The 51-year-old enters the England fold with the team having not played an international since March 2020, when a disappointing SheBelieves Cup campaign left them with a record of seven losses in their last 11 games.
Brown-Finnis, who played against Riise during her 82-cap England career, told the PA news agency: “I guess what England needed was an interim coach and someone maybe who comes with fresh buoyancy, because I think that is what is needed for this next few months, to lift the squad.
“They’ve had no competitive fixtures for a long time, just in-house camps (scheduled friendlies in October and December were cancelled for coronavirus-related reasons).
“I think it will be a complete kind of landscape change for the girls, a whole different way of thinking and operating, and that’ll freshen things up, which is what has been really, really needed.
“I’m very happy with Hege Riise coming in. I think it has become stagnant over the last 12 months, and that’s not all because of Phil Neville, there are so many different factors.
“I can imagine the girls will have been going to camp and in some ways be on auto-pilot.
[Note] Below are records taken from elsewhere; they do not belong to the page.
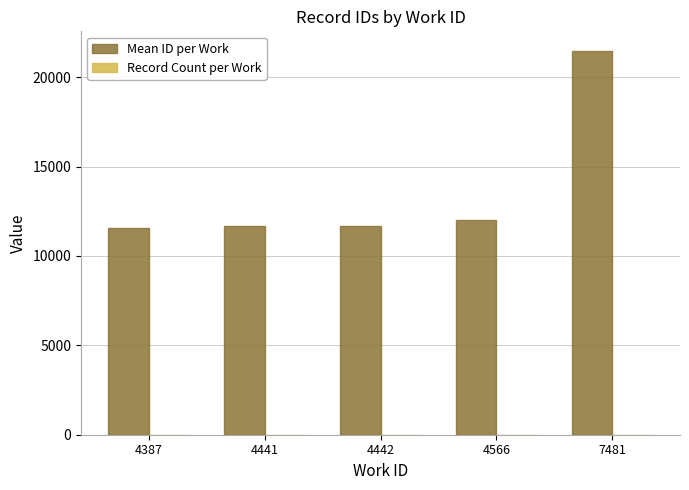

Between 4442 and 7481, which series saw the biggest shift?

Mean ID per Work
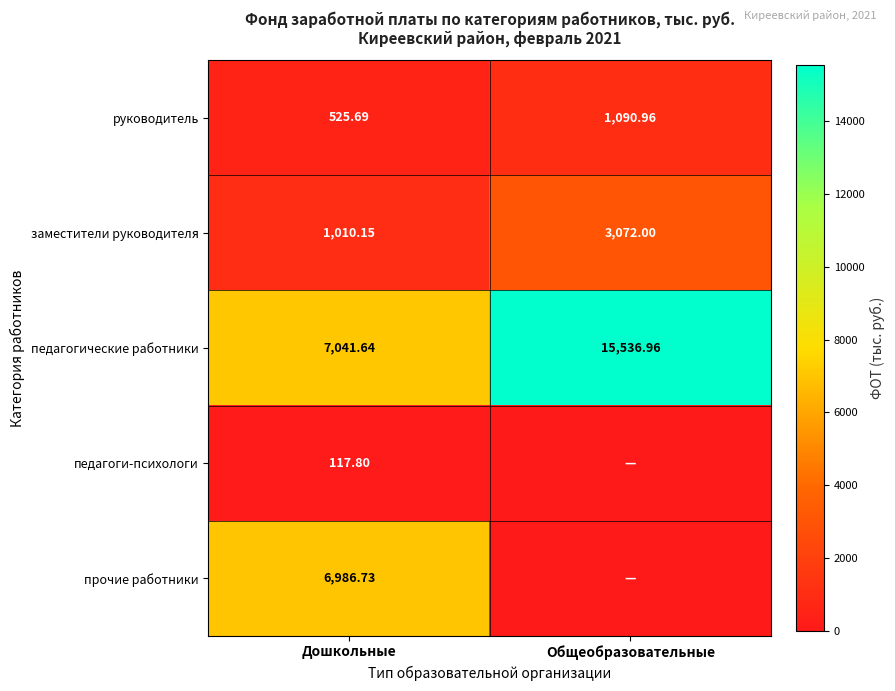

At which label does педагогические работники reach its minimum?

Дошкольные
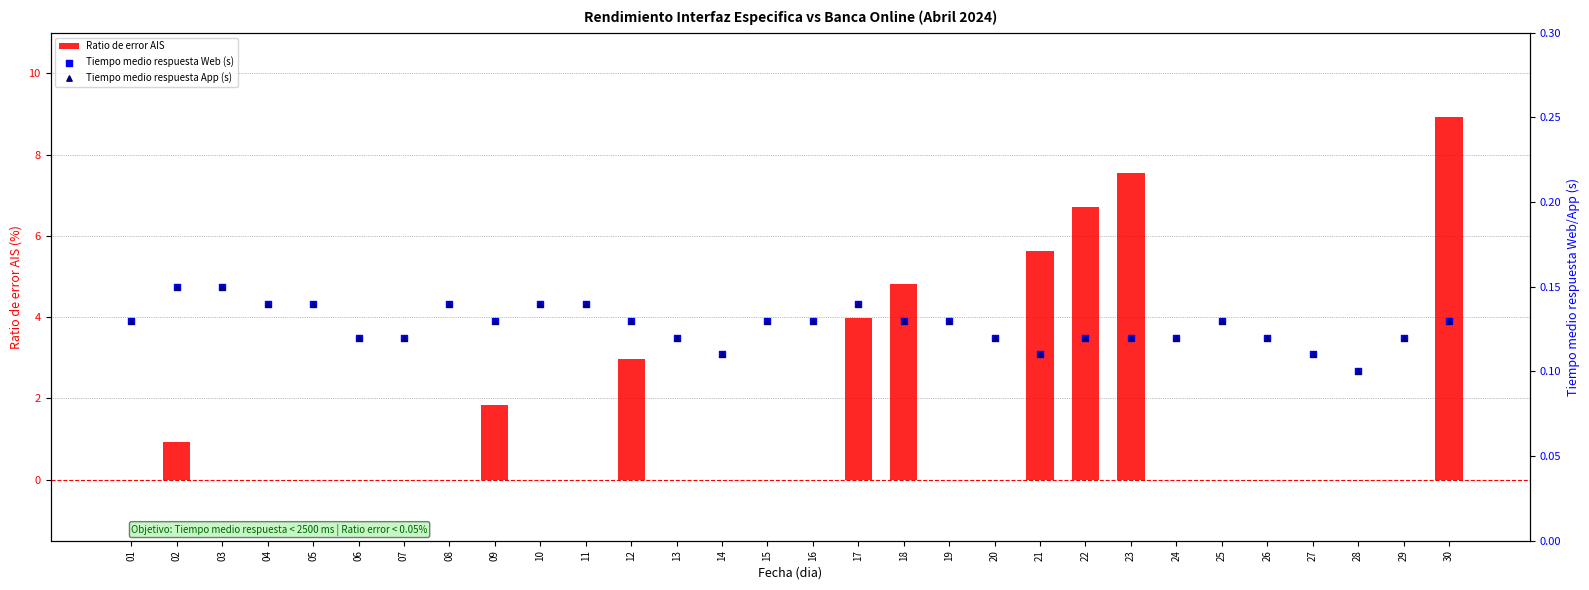

At how many categories does at least one series exceed 6?

3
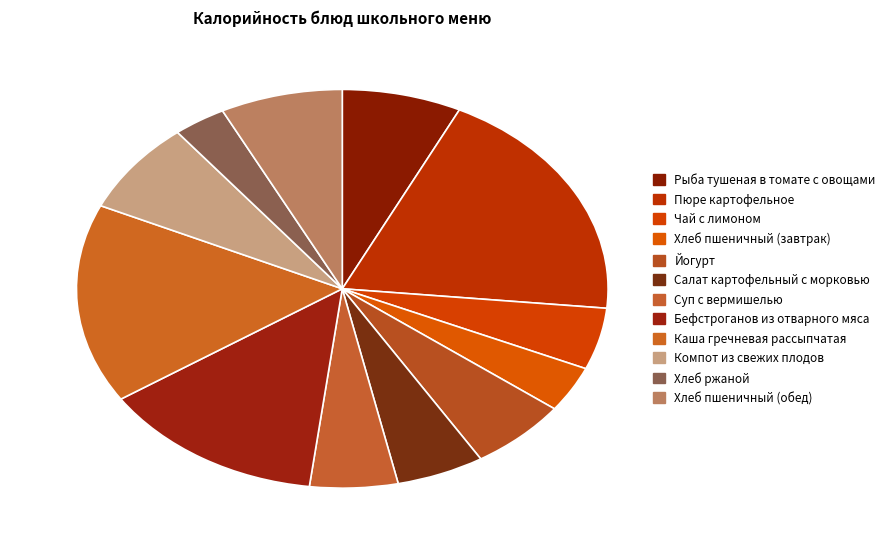

Is the sum of Бефстроганов из отварного мяса and Хлеб пшеничный (завтрак) greater than half?

No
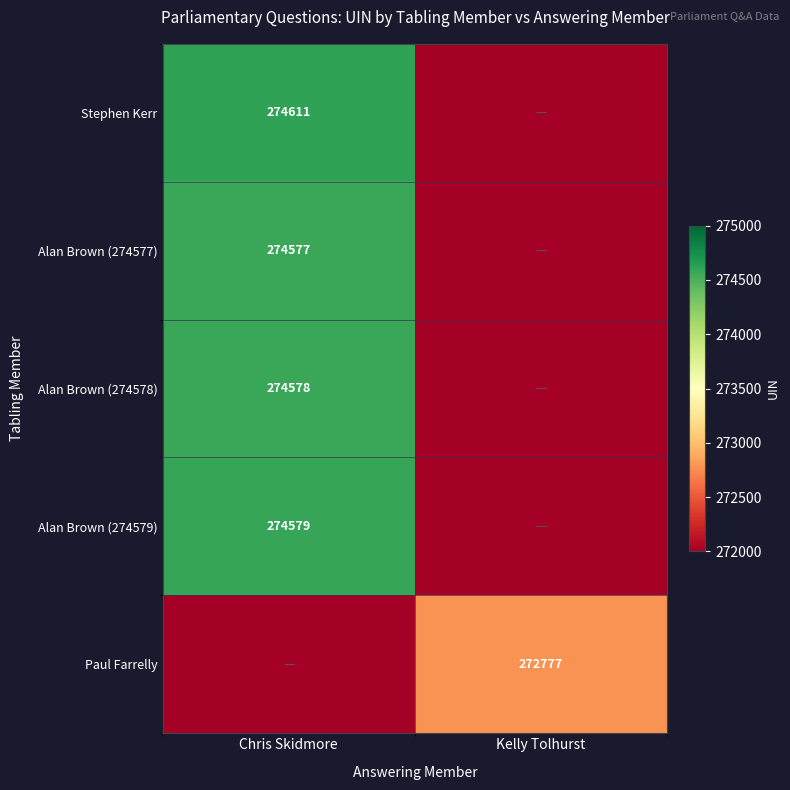

Is it true that Alan Brown (274577) equals 77383 at Chris Skidmore?

False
It’s the nature of not having competitive fixtures.”
Brown-Finnis’ impression of Riise the player was a “quite quiet, logical leader”, and the former goalkeeper added: “Her being able to share a lot of her experiences, stories, points of views – that will all be very, very welcomed from the England camp.”
England’s three years under Neville included coming fourth at the 2019 World Cup and winning the SheBelieves Cup earlier that year.
While Brown-Finnis says she felt she “wasn’t quite seeing the real DNA of how we wanted to play” at the World Cup, and that she thinks “after that is when it started to go a bit stale, a bit dry”, she believes Neville has had “a positive impact” overall.
“I think he’s definitely had a positive impact on the players and on the perception of women’s football and women’s sport in this country,” she said.
Brown-Finnis has also expressed her excitement with regard to Wiegman, who oversaw Holland winning Euro 2017 on home soil and then finishing as World Cup runners-up.
The first major tournament of Wiegman’s Lionesses tenure is set to be the England-hosted Euros that have been moved to 2022.
“They (Holland) have had that unrelenting belief in the system of play, and there’s no doubt that has come from Wiegman instilling that belief,” Brown-Finnis said.
“I’m so excited, because for me, that’s the missing piece of the puzzle. I think she will almost kind of polish off the work that has been done under the previous two managers (Neville and Mark Sampson).
“We have the quality of players to win the Euros, simple as that – we just need somebody to bring it all together and I’m hoping she’ll be the one.”